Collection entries
-- Opening Marker --
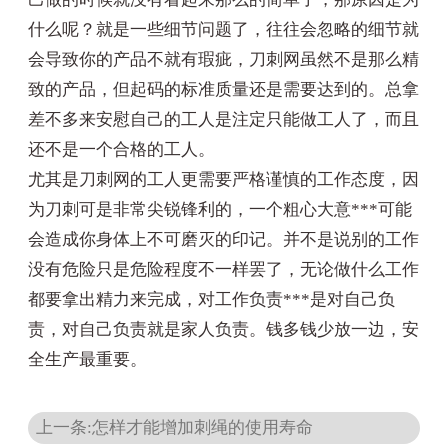
什么呢？就是一些细节问题了，往往会忽略的细节就
会导致你的产品不就有瑕疵，刀刺网虽然不是那么精
致的产品，但起码的标准质量还是需要达到的。总拿
差不多来安慰自己的工人是注定只能做工人了，而且
还不是一个合格的工人。
尤其是刀刺网的工人更需要严格谨慎的工作态度，因
为刀刺可是非常尖锐锋利的，一个粗心大意***可能
会造成你身体上不可磨灭的印记。并不是说别的工作
没有危险只是危险程度不一样罢了，无论做什么工作
都要拿出精力来完成，对工作负责***是对自己负
责，对自己负责就是家人负责。钱多钱少放一边，安
全生产最重要。
上一条:怎样才能增加刺绳的使用寿命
-- Closing Marker --
*What you need to do*:
Copy the text from the data above word for word. Leave the pictures out.

*Answer box*:
什么呢？就是一些细节问题了，往往会忽略的细节就
会导致你的产品不就有瑕疵，刀刺网虽然不是那么精
致的产品，但起码的标准质量还是需要达到的。总拿
差不多来安慰自己的工人是注定只能做工人了，而且
还不是一个合格的工人。
尤其是刀刺网的工人更需要严格谨慎的工作态度，因
为刀刺可是非常尖锐锋利的，一个粗心大意***可能
会造成你身体上不可磨灭的印记。并不是说别的工作
没有危险只是危险程度不一样罢了，无论做什么工作
都要拿出精力来完成，对工作负责***是对自己负
责，对自己负责就是家人负责。钱多钱少放一边，安
全生产最重要。
上一条:怎样才能增加刺绳的使用寿命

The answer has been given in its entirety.